▶ DIRECTIONS
(a) In the Csp1 abstract below, what technology was used to sequence the transcriptomes of the wild type and the csp1 deletion mutant?
(b) List every difference that the Csp1 abstract below reports for the csp1 deletion mutant compared with the wild type strain.
(c) According to the Csp1 abstract below, how do type IV pili contribute to virulence?

▶ EXCERPTED PASSAGE
● ● ●

Csp1, a cold-shock protein Homolog in Xylella fastidiosa is involved in biofilm formation, stress sesponse and virulence

Authors: Wei, Wei; Burbank, Lindsey

Submitted to: American Phytopathological Society Abstracts
Publication Type: Abstract Only
Publication Acceptance Date: 5/20/2021
Publication Date: 8/2/2021
Citation: Wei, W., Burbank, L.P. 2021. Csp1, a cold-shock protein Homolog in Xylella fastidiosa is involved in biofilm formation, stress sesponse and virulence. American Phytopathological Society Abstracts.

Interpretive Summary:

Technical Abstract: Bacterial cold shock proteins are conserved nucleic acid binding chaperones. Csp1 is a temperature-independent cold shock protein homolog in Xylella fastidiosa, a bacterial pathogen of grapevine and other economically important crops. Csp1 contributes to stress tolerance and virulence in X. fastidiosa. However, little is known about the specific function(s) of Csp1. To investigate the role(s) of Csp1, phenotypic differences between wild type X. fastidiosa strain Stag’s Leap and a csp1 deletion mutant ('csp1) were compared. A significant decrease in cellular aggregation and surface attachment was observed in 'csp1. The 'csp1 strain was also less viable than wild type after long term growth, in vitro. The role of Csp1 on gene expression was also investigated. Transcriptomes of wild type and 'csp1 grown under standard conditions were sequenced with Nanopore’s MinION. RNA-Seq analysis showed changes in expression of several motility and biofilm-related genes. One gene of intertest, pilA1, encodes a type IV pili subunit protein and was up regulated in 'csp1. Type IV pili contribute to virulence by facilitating bacterial movement inside host vascular tissue. Deleting pilA1 from the Stag’s Leap genome increased biofilm formation in vitro and reduced virulence in grapevines. X. fastidiosa virulence depends on attachment and movement within xylem vessels. Studies in other bacteria have also linked biofilm formation with stress responses. These results suggest Csp1 may play roles in virulence and stress tolerance by influencing expression of genes involved in biofilm formation.

● ● ●

▶ RECORDS PROVIDED
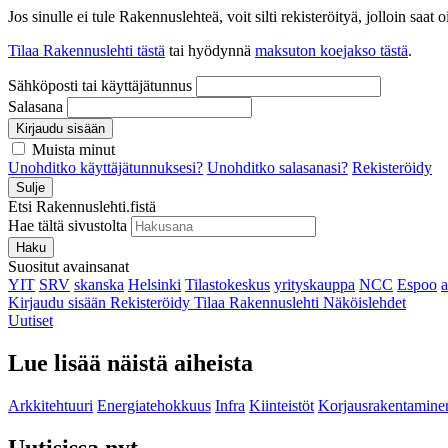
Jos sinulle ei tule Rakennuslehteä, voit silti rekisteröityä, jolloin sa
Tilaa Rakennuslehti tästä
tai hyödynnä
maksuton koejakso tästä
.
Sähköposti tai käyttäjätunnus
Salasana
Kirjaudu sisään
Muista minut
Unohditko käyttäjätunnuksesi?
Unohditko salasanasi?
Rekisteröidy
Sulje
Etsi Rakennuslehti.fistä
Hae tältä sivustolta
Haku
Suositut avainsanat
YIT
SRV
skanska
Helsinki
Tilastokeskus
yrityskauppa
NCC
Espoo
Kirjaudu sisään
Rekisteröidy
Tilaa Rakennuslehti
Näköislehdet
Uutiset
Lue lisää näistä aiheista
Arkkitehtuuri
Energiatehokkuus
Infra
Kiinteistöt
Korjausrakentamine
Uutisissa nyt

● ● ●

▶ ANSWERS GIVEN
(a) Nanopore's MinION was used to sequence the transcriptomes.

(b)
- A significant decrease in cellular aggregation
- A significant decrease in surface attachment
- Lower viability after long-term growth in vitro
- Changes in expression of several motility and biofilm-related genes
- Upregulation of pilA1, which encodes a type IV pili subunit protein

(c) Type IV pili help bacteria move inside host vascular tissue. This matters because X. fastidiosa virulence depends on attachment and movement within xylem vessels.